“Kita diajarkan untuk memberi sedekah walau pun sedikit tapi memberi berkah. Dan ini akan sangat menepis anggapan di luar sana, bahwa Keraton Ngayogyakarta Hadiningrat yang notabenenya masih menerjemahkan bahwa udhik-udhik dan hajat dalem gunungan masih dianggap mitos atau bahkan sirik dan tidak ada tuntunan, justru hal ini diambil dari tuntunan islam. Kita maknai bersama dan lestarikan tradisi budaya yang dibawa hingga detik ini,” jelas Raden Wedono Abdulrohmanu.

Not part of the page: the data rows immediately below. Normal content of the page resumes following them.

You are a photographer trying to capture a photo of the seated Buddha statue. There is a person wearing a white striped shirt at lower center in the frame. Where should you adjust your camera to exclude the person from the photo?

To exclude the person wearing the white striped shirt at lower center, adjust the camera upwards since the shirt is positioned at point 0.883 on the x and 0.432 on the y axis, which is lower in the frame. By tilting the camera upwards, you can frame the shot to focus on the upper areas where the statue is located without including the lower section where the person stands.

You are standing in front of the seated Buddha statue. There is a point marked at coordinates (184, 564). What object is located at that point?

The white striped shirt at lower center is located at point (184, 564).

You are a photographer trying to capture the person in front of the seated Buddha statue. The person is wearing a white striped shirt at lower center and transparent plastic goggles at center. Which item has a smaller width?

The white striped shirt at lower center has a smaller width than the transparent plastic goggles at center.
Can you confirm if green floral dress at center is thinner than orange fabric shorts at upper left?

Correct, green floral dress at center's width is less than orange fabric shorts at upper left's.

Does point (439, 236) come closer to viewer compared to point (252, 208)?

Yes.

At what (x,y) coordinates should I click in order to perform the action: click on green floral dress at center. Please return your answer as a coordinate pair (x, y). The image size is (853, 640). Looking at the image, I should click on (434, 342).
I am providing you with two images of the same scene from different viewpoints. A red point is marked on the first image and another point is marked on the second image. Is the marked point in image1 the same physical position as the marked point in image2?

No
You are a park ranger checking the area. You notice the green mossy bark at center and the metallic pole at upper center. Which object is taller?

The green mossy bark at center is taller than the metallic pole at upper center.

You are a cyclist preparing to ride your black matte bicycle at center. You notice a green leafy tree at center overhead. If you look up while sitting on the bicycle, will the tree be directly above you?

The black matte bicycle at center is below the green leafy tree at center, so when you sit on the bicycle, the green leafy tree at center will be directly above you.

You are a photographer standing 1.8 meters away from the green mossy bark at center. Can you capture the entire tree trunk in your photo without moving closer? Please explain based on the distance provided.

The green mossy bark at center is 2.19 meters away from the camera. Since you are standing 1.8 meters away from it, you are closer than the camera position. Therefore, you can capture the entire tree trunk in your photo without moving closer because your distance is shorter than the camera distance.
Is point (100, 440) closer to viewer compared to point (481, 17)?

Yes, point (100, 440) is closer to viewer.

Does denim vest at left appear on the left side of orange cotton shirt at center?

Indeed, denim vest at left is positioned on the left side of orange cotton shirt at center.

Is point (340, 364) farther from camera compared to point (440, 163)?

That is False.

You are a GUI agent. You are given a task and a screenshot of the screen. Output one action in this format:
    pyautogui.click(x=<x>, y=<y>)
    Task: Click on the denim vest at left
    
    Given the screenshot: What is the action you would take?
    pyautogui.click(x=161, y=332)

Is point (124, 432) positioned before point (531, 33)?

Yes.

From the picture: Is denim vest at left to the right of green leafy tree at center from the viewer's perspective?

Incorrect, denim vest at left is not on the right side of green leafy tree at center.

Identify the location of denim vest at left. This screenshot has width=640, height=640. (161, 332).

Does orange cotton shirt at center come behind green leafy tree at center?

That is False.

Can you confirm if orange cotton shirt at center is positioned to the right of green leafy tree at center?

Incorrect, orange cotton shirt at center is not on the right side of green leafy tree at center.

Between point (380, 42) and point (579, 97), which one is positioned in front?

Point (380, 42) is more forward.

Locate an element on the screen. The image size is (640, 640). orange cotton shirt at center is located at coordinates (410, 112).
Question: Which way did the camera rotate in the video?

Pada kesempatan ini, prosesi garebeg ini mendapat sambutan antusias yang sangat besar dari masyarakat. Berbagai kalangan masyarakat hadir, baik yang baru pertama kali menyaksikan maupun yang sudah berkali-kali ikut serta dalam prosesi upacara ini.
“Menurut saya seru dan hal ini juga untuk melestarikan budaya. Dan barang yang saya dapat rencananya digunakan untuk tanaman yang kata orang-orang biar subur, dikarenakan ini saya baru pertama kalinya jadi ingin mencoba,” tutur Supriyanto, warga asal Sleman yang baru pertama kali ikut serta dalam prosesi Garebeg Mulud.
Sementara, Dyah Ayu warga asli Jogja mengatakan bahwa keikutsertaannya dalam garebeg kali ini menjadi pengalaman ketiganya.
“Tapi baru pertama kali dapet wajik. Ngalap berkah dari gunungannya karena waktu ikut kegiatan grebeg yang sebelumnya belum berani buat mendekat ke kerumunannya,” ungkap Dyah.
Dyah Ayu pun menyebutkan, wajik yang didapatkannya akan disimpan. Ia percaya bahwa barang tersebut merupakan berkah dalem.